TASK STATEMENT:
The word "modal" marks the lines you need; copy each of them from the data.

[Source texts of formatted documents]
☆ ☆ ☆ ☆ ☆ ☆ ☆
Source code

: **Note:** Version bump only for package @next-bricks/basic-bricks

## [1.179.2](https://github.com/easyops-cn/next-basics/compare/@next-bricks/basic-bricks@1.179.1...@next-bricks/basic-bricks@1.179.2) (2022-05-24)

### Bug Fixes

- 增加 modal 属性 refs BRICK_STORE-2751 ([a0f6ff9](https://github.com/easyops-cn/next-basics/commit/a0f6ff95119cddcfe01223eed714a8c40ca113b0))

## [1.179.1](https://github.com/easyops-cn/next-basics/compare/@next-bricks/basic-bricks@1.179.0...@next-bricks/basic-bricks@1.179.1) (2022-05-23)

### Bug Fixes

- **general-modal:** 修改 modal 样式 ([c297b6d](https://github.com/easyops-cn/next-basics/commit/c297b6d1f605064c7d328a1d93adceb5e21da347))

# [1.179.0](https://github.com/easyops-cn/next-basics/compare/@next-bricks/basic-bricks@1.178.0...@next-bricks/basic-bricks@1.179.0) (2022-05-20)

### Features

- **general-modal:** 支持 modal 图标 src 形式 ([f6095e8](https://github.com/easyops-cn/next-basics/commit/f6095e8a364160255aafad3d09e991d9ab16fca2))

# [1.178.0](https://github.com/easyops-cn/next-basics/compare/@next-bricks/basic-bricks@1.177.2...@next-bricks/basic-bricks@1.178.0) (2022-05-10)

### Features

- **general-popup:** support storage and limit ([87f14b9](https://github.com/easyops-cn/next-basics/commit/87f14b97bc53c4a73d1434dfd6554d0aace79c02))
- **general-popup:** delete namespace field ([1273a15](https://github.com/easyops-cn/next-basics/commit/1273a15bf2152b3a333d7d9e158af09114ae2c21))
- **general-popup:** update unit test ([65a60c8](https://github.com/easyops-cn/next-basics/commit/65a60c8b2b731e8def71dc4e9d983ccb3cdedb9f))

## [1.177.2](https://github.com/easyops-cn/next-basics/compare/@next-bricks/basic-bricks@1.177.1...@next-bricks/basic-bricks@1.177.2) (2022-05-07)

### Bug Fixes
☆ ☆ ☆ ☆ ☆ ☆ ☆
ANSWER SPACE:
- 增加 modal 属性 refs BRICK_STORE-2751 ([a0f6ff9](https://github.com/easyops-cn/next-basics/commit/a0f6ff95119cddcfe01223eed714a8c40ca113b0))
- **general-modal:** 修改 modal 样式 ([c297b6d](https://github.com/easyops-cn/next-basics/commit/c297b6d1f605064c7d328a1d93adceb5e21da347))
- **general-modal:** 支持 modal 图标 src 形式 ([f6095e8](https://github.com/easyops-cn/next-basics/commit/f6095e8a364160255aafad3d09e991d9ab16fca2))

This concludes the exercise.